A hybrid optimization and data-driven approach to understand the role of the risk-aversion profile parameter in portfolio optimization problems with shorting constraints

Abstract

This study contributes to the optimization literature with an approach that would help investors understand how the risk-aversion profile hyperparameter affects excess returns, risk, and Sharpe ratio curves in portfolio optimization problems with short selling constraints. These curves were characterized by studying the original optimization problem and reducing it to a one-dimensional optimization problem. The problem variable was the excess return, and the minimum level of risk is expressed as a function of it. An approach to the functional form of the minimum risk level curve was also proposed, which allows us to determine an analytical expression for the aforementioned curves.
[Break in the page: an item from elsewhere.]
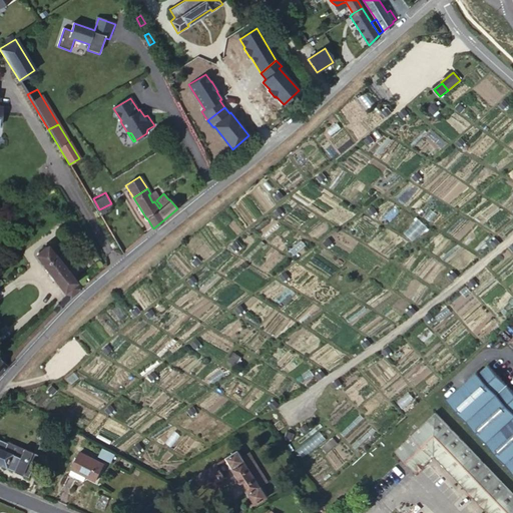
[(70,299),(80,290),(75,282),(54,253),(54,254),(52,251),(49,248),(48,247),(45,246),(43,247),(38,251),(37,253),(37,254),(37,257),(38,258),(42,264),(63,291),(66,295),(70,299)]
The study provides significant results for the financial literature, such as (i) an upper and lower bound for the risk aversion profile hyperparameter; (ii) the optimal value for the risk aversion profile hyperparameter; (iii) a reduced version of the optimization problem that is easier to solve, and of course (iv) an analytical expression for the excess return, risk and Sharpe ratio curves as functions of the aforementioned hyperparameters. All of these results are reported using the Mean Squared Variance (MSV) portfolio optimization problem as the baseline model, representing the two objectives of the problem minimization function (excess return and risk) in the same unit.